### WHAT TO WORK ON
**a.** Reproduce everything in the spider base class page from "Skip to main" down to "across all spiders.".
**b.** According to the spider base class page, what is the default value of URL_FIELD?
**c.** Name every feature listed under "Key Features" on the spider base class page.
(PASSAGE TO READ Opens)
Skip to main content
ScrapeAccraProperties uses a shared base class to provide consistent CSV writing, progress tracking, and URL deduplication across all spiders.

PropertyBaseSpider

All spiders inherit from PropertyBaseSpider, which extends Scrapy’s base Spider class with property scraping functionality.

Key Features

Incremental CSV Writes

Write items to CSV one-by-one as they’re scraped, with automatic deduplication

Progress Tracking

Real-time UI with scraped count, speed, errors, and page progress

URL Deduplication

Automatic detection and skipping of duplicate URLs across runs

Resume Support

Track existing URLs on startup to enable resume mode

Class Definition

# From base_spider.py:55-69
class PropertyBaseSpider(scrapy.Spider):
    OUTPUT_CSV: Path
    URL_FIELD: str = "url"
    OUTPUT_FIELDS: tuple[str, ...] | None = None

    def __init__(self, *args, **kwargs):
        super().__init__(*args, **kwargs)
        self.start_time_ts = time.time()
        self.scraped_count = 0
        self.failures = 0
        self._seen_urls = set()
(PASSAGE TO READ Closes)
(RECORDS SHOWN Opens)
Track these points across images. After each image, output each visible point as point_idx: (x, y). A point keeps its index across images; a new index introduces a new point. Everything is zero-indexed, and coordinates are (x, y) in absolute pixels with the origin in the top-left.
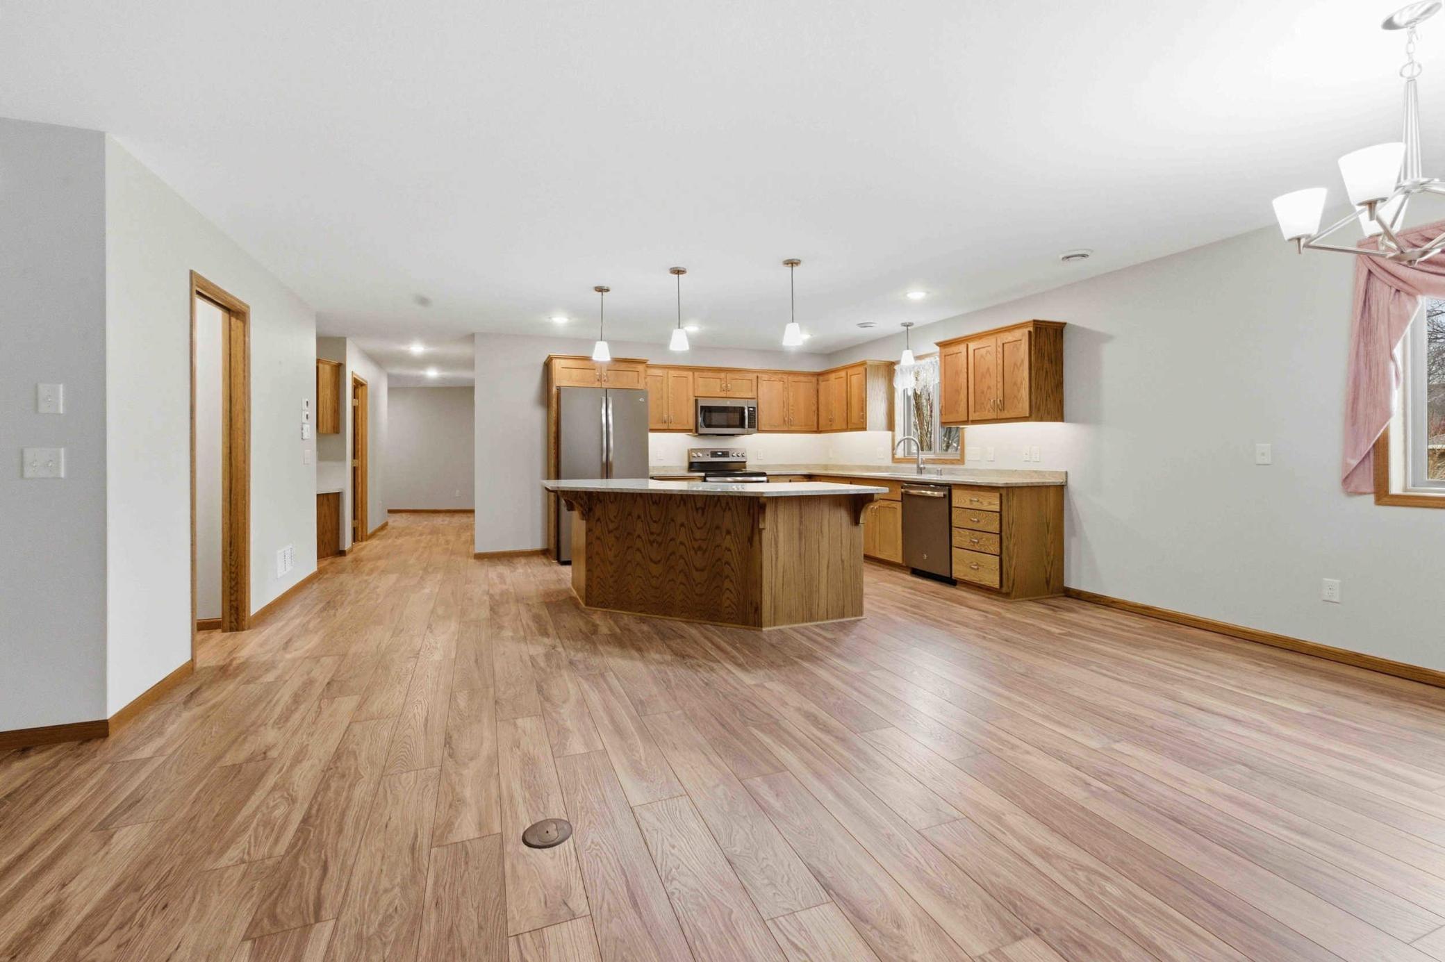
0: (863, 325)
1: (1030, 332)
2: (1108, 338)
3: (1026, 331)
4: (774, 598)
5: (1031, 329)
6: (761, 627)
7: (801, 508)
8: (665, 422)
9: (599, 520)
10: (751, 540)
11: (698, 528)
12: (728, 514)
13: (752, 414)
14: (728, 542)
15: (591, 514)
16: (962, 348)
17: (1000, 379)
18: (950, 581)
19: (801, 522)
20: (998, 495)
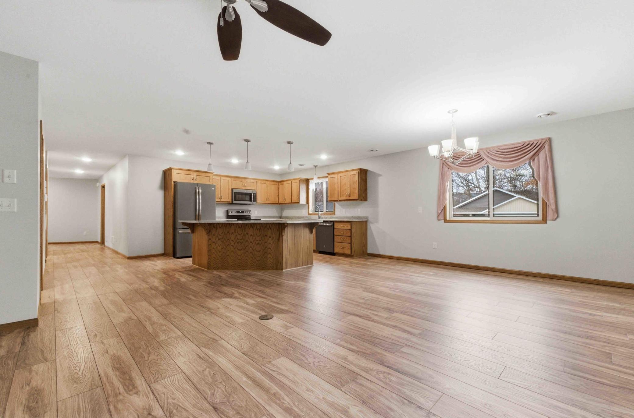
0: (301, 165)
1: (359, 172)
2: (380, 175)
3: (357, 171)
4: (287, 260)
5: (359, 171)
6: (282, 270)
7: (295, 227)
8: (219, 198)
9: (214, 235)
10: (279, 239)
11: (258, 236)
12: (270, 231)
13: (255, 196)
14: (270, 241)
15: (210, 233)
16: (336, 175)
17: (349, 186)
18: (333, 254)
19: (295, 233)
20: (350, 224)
(RECORDS SHOWN Closes)
(RECORDS SHOWN Opens)
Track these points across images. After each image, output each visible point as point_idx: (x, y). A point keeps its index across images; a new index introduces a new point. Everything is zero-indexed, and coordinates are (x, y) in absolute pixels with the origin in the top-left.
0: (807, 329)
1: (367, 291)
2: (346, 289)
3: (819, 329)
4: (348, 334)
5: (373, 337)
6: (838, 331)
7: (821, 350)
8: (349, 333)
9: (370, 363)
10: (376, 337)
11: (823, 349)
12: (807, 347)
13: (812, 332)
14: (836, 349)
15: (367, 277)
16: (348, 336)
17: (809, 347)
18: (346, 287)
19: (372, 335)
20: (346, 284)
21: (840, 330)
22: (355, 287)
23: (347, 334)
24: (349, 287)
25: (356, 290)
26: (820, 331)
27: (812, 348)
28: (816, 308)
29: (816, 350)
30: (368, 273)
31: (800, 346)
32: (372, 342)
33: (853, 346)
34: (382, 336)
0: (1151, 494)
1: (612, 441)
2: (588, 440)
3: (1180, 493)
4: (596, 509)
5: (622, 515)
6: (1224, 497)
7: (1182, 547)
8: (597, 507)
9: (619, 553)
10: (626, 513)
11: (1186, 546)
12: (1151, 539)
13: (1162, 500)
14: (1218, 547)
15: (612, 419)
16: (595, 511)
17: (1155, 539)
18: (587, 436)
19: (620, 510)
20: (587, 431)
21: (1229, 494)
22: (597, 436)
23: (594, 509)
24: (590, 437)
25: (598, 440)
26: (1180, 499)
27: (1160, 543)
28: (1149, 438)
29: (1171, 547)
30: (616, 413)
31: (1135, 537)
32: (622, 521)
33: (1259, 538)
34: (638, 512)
(RECORDS SHOWN Closes)
### EXERCISE RESULTS
**a.**
Skip to main content
ScrapeAccraProperties uses a shared base class to provide consistent CSV writing, progress tracking, and URL deduplication across all spiders.

**b.** "url"

**c.**
Incremental CSV Writes
Progress Tracking
URL Deduplication
Resume Support